Document text
■ ■ ■

# Butler Tube drive - One of a Kind?



## ANT (Oct 15, 2005)

Butler Audio Tube Driver Blue TBD 2150 $549 One Only | eBay


----------



## Victor_inox (Apr 27, 2012)

I`ve had one- didn`t liked it sold it.


----------



## emperorjj1 (Sep 10, 2008)

y didnt u like it specifically?


----------



## Victor_inox (Apr 27, 2012)

buttler schematics is weird, tubes do nothing in sound path, it doesn`t even sounds like tube amp, absolutely dead solid state sound. Ive had a bunch tube amp in my life that one sounds nothing like them.


----------



## Freakmech (Sep 11, 2012)

Looks to me like its a low voltage, plate design, hybrid. Tubes arent actually amplifying the signal. Signal is just sent through the plates of tube to "warm" the sound. You see this design in a lot of guitar gear, pedals, amps, and preamps alike. Essentially the tubes are being used as harmonic distortion generators. Barber does manufacture guitar gear so there is no reason to believe this design is any different. Over-priced gimmick if you ask me. Solid state amp with a plate driven distortion/overdrive feature.


----------



## Victor_inox (Apr 27, 2012)

Freakmech said:


> Looks to me like its a low voltage, plate design, hybrid. Tubes arent actually amplifying the signal. Signal is just sent through the plates of tube to "warm" the sound. You see this design in a lot of guitar gear, pedals, amps, and preamps alike. Essentially the tubes are being used as harmonic distortion generators. Barber does manufacture guitar gear so there is no reason to believe this design is any different. Over-priced gimmick if you ask me. Solid state amp with a plate driven distortion/overdrive feature.


That sounds about right.


----------



## jeromerpa (Oct 24, 2012)

I guess to each his own...I currently have a Butler Tube Drive Blue 275 and I absolutely LOVE it. It DOES have some of the glorious tube "magic". And yeah, Butler makes overdrive pedals, guitar stuff, etc. I've owned all sorts of tube amps for both guitar and home audio. Does it sound like a 300B SET? No. A KT88 amp? No, but it does have some warmth and sparkle to it as well as great separation of detail. Everyone likes different things...go listen to one for yourself and decide. I will be keeping mine  Thanks BK Butler!!!


----------



## Victor_inox (Apr 27, 2012)

I was saying exactly that until I disconnected tubes and... nothing happened.. sound didn't changed a bit.this not hybrid amp, just a bunch of ********. google it and you will read for yourself.


----------



## finbar (Feb 1, 2009)

I had a US Amps tuber. It definitely had tubes in the signal path, preamp.
The sound was grainy until the tubes warmed up.
Pull the tubes and no sound output.


----------



## Victor_inox (Apr 27, 2012)

finbar said:


> I had a US Amps tuber. It definitely had tubes in the signal path, preamp.
> The sound was grainy until the tubes warmed up.
> Pull the tubes and no sound output.


US amps is a real hybrid tube amps, no tubes- no output. butler amps are not not. they not sound bad but they no tube amps.

■ ■ ■

Data listing
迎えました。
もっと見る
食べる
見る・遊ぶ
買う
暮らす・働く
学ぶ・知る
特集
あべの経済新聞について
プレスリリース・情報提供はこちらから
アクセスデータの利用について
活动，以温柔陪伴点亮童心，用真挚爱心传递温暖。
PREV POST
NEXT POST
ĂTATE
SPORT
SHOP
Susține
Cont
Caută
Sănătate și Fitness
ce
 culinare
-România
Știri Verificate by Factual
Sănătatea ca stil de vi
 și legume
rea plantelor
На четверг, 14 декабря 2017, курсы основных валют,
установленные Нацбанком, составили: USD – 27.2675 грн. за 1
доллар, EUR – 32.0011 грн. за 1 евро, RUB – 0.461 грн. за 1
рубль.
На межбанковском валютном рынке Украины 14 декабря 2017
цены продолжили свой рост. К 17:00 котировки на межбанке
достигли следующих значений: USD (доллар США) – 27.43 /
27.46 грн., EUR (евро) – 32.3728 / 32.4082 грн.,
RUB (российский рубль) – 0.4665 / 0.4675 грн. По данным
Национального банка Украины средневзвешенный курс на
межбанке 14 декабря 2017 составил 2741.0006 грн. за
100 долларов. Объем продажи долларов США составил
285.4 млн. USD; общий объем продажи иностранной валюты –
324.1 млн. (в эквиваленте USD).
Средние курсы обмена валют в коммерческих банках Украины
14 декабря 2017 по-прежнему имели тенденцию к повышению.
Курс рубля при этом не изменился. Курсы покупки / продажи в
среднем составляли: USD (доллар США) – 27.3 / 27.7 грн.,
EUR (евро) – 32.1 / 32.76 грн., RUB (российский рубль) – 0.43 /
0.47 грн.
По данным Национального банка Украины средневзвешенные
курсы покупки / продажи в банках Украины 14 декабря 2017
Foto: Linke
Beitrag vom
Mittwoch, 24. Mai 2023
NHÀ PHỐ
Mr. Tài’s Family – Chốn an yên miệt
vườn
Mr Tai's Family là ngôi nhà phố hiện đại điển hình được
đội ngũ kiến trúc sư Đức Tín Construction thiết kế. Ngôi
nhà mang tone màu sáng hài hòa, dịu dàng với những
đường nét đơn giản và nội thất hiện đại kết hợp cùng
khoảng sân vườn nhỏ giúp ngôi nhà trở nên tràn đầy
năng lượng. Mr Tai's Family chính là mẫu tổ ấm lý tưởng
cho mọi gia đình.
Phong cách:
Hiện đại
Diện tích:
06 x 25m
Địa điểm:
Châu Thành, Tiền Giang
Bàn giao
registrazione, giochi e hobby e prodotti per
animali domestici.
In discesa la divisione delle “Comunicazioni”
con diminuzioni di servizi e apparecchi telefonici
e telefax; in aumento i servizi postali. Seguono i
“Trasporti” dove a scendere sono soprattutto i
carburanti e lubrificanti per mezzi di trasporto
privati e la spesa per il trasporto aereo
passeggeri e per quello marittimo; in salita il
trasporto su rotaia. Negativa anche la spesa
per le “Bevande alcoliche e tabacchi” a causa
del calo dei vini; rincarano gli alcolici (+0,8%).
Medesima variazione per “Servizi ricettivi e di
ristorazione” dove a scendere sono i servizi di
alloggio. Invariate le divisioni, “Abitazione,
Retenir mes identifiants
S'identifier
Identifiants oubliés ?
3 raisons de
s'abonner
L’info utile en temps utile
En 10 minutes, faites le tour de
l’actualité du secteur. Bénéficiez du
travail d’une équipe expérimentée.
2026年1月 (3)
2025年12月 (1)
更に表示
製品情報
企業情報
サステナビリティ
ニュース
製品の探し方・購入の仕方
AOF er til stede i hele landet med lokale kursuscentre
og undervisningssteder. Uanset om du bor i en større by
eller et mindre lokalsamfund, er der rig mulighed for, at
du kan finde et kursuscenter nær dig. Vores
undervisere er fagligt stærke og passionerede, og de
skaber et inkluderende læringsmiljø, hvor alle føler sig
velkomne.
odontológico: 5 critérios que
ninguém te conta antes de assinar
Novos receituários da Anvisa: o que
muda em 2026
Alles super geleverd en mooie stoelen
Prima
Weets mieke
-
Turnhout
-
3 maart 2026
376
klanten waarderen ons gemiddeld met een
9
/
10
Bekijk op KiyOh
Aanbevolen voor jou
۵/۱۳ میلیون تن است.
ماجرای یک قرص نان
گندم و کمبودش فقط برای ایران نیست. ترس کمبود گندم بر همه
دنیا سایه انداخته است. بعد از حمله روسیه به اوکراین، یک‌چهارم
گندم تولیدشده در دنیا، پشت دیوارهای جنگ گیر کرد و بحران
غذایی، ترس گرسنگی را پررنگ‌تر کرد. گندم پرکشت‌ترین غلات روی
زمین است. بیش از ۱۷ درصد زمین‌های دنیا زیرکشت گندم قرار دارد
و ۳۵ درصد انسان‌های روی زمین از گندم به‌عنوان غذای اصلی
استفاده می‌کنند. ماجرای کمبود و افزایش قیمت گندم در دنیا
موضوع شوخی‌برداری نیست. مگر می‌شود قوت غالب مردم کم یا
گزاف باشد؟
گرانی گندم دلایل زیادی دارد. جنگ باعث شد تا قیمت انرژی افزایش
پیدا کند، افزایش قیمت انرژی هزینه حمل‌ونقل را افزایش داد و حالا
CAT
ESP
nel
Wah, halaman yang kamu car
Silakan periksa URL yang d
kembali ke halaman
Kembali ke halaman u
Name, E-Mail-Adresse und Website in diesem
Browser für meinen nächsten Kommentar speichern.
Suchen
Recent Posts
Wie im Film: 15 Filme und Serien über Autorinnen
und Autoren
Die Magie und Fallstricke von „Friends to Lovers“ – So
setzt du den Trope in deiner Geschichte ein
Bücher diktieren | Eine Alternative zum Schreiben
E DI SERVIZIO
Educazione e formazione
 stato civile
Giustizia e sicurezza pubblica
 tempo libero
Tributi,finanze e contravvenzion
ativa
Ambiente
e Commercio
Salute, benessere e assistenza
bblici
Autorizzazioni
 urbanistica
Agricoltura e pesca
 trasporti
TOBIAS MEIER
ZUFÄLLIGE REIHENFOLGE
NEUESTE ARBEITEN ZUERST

■ ■ ■

Tasks to complete
A. Retype the portion of the Butler Tube Driver thread that opens with the words containing "I guess to each" and closes with "Thanks BK Butler!!!".
B. Answer these questions about the Butler Tube Driver thread:
(i) Which Butler model does jeromerpa say he currently has?
(ii) According to Victor_inox, what happened to the sound when he disconnected the tubes?
(iii) What does finbar say happened when the tubes were pulled from his US Amps tuber?
Answer using only the Butler Tube Driver thread.

Task-by-task outputs
A.
I guess to each his own...I currently have a Butler Tube Drive Blue 275 and I absolutely LOVE it. It DOES have some of the glorious tube "magic". And yeah, Butler makes overdrive pedals, guitar stuff, etc. I've owned all sorts of tube amps for both guitar and home audio. Does it sound like a 300B SET? No. A KT88 amp? No, but it does have some warmth and sparkle to it as well as great separation of detail. Everyone likes different things...go listen to one for yourself and decide. I will be keeping mine  Thanks BK Butler!!!

B.
(i) A Butler Tube Drive Blue 275.
(ii) Nothing happened; the sound didn't change a bit.
(iii) There was no sound output.